Çarşamba, Haziran 26, 2024

Orta vadeli saldırı, orta vadeli sınıf mücadelesi

1 Mayıs günündeki ve sonrasındaki tutuklamalar üzerine yazılmış yazılarda solun tarihsel yenilgisi ya da gerilemesi anlatısıyla giriş yapmanın yaygın olduğunu fark ettim. Tabii herkes somut durumu tarif ediyor, gücümüz şu kadar ve gayret edilirse şunlar yapılabilir deniyor. Yeterince yenilgi anlatısı dinledik. Bu yenilginin bazı tehlikeleri var ama buradan çıkarılacak olumlu sonuçlar da var. Öyleyse önce potansiyel tehditlere, sonra mümkün olabilecek olumlu yönlere ve sonra odaklanmamız gereken uzamlara bakalım. 

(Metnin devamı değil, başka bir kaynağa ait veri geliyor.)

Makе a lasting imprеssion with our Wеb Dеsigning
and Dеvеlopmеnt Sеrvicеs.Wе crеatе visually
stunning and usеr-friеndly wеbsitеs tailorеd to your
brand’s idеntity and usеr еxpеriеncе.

Yaşadıklarımızın Türkiye Devrimci Hareketi’ne yönelik bir saldırı olduğunu tartışmaya gerek yok herhalde. Operasyonların üçüncü dalgası ve tekil yakalamaların ardından (tahliye edilenleri çıkarırsak) tutuklu sayısı 64 oldu. Tutuklamalar muhtemelen devam edecek. Planlanmış, istikrarlı bir saldırı bu. Hiç de hafife alınacak, “3-5 ay yatıp çıkarlar” diye düşünebileceğimiz bir saldırı değil. 1 Mayıs, uzun yıllardır Taksim iradesine ve militan direnişlere konu oluyordu. Bugün tutuklamaya neden hale gelmesi özel bir saldırıyla karşı karşıya olduğumuzu ortaya koyuyor. Tutuklanan her arkadaşımız alanda en militan tavrı almış, muhtemel hiçbir tehlikeden kaçınmamış, sendikal bürokrasinin ihanetine rağmen barikatlarda dövüşmeyi tercih etmiş, bizim için bir çizgi oluşturmuştur. Hepsi, aileleri, arkadaşları, sevdikleri ve onları sevenlerle bizim için ayrıca kıymetlidir. Elbette lafta kalmasın, ne kadar kıymetli olduklarını onlar için yapacaklarımızla, kampanyalarla, çalışmalarla göstermeliyiz. Öyle ki, bu çalışmalar saflarımıza yeni insanları dahil etmenin bir aracı da olmalı. Cezaevindeki arkadaşlarımızın sorumluluğunu üstümüzde hissetmeli, her birinin mücadele içerisindeki boşluğunu doldurmaya çalışmalıyız. 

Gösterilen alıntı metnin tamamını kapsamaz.